Hıçkırıklarını durdurmaya çalışıyordu..Ama becerebildiğini söyleyemiyecektim..
Yüzünde kırmızı kırmızı benekler oluşmuştu..Şu an yerlere yatıp gülmem gerekirken, benim üzerime düşen arkadaşlık görevini yapmam gerekti.
"Korkuyorum Azra..O kadar çok şey gördüm geçirdim ki, şu yaşıma rağmen..Güzel birşey olduğunda korkuyorum.Sanki illaki sonu kötü olucakmış gibi geliyor.."
Ellerini sımsıkı tuttuğumda, yanağından akan yaşlar ellerimize damlıyordu..

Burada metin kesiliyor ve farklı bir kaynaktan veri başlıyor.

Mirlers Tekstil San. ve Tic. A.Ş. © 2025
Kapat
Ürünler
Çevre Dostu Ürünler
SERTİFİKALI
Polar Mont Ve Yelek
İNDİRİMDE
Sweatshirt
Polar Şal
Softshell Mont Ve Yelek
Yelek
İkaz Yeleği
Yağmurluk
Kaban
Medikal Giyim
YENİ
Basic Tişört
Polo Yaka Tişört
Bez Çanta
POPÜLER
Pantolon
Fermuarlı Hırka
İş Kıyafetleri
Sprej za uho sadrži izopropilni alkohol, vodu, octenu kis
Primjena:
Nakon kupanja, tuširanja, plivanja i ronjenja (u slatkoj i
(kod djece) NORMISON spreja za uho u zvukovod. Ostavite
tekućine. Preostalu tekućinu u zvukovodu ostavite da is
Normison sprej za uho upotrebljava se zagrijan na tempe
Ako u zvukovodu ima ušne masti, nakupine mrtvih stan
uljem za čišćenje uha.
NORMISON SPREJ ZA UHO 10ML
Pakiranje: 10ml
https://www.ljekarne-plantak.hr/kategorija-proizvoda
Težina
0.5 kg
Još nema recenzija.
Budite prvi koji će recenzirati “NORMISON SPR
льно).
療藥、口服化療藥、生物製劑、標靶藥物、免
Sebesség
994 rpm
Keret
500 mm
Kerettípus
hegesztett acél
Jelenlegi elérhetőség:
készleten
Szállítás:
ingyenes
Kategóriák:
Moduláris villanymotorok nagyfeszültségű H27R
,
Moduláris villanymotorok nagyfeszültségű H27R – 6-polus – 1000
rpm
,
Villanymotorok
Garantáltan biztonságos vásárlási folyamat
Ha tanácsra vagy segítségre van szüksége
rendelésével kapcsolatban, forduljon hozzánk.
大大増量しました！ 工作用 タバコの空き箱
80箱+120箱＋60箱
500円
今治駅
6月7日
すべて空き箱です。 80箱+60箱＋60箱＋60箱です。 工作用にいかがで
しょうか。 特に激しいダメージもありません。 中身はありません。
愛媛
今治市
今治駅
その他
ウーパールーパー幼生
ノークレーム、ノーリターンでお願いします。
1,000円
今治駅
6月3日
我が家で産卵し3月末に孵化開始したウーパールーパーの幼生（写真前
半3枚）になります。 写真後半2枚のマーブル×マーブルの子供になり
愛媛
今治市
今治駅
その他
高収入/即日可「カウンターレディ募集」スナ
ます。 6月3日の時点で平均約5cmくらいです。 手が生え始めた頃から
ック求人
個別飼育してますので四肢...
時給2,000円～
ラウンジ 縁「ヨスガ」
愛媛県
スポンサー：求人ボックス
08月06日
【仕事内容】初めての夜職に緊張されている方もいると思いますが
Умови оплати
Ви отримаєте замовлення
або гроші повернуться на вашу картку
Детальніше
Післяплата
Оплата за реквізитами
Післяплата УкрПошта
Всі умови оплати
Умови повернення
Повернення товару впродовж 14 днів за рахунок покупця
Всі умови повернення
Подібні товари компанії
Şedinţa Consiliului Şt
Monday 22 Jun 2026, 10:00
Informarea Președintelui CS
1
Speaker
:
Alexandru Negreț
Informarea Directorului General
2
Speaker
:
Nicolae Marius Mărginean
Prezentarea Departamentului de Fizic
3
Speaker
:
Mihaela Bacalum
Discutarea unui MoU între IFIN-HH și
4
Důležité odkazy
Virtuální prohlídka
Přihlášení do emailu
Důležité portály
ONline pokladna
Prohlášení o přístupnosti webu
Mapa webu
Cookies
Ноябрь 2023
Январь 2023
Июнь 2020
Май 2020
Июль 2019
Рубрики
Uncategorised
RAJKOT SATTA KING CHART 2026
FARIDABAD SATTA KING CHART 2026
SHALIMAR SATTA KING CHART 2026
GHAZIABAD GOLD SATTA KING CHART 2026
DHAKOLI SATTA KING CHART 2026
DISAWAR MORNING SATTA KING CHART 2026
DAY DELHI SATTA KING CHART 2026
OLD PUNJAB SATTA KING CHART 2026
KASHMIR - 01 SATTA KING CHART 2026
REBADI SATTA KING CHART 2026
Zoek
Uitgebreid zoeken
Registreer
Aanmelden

Her ikisi içinde çok üzülüyordum..Tam herşey yoluna girdi derken böyle olması hiç adil değildi..
"Ağlama lütfen, eskiden kötü şeyler yaşaman senin elinde olan bişey değildi ki...Bundan sonrasının kötü olacağını düşünmen çok normal...Ama güvenmek zorundasın Çisem..Emirin senin güvenine ihtiyacı var..."
Bileğindeki lastik tokayla, dağılmış saçlarını toplayıp gürültülü bir şekilde burnunu çekti..
Şu anda lisede sevgilisi tarafından aldatılan ve bunalıma giren ergen kızlar gibi görünüyordu..
"Bende güvenmek istiyorum..Hatta güveniyorum Azra..Ama sonra ya benden vazgeçerse, ya güvenimi sarsarsa diyorum...Ve boom...Herşey alt üst oluyor.."
Başımı omzumun üzerine yatırıp bir süre onu izledim..Ne kadarda birbirimizin aynası gibiydik oysaki..
"Şans vermeden bilemezsin Çisem..İnan bende senin gibiydim..Ama bin şükür Mahir gibi bir adamla evlendiğim için hiç pişmanlık duymuyorum.."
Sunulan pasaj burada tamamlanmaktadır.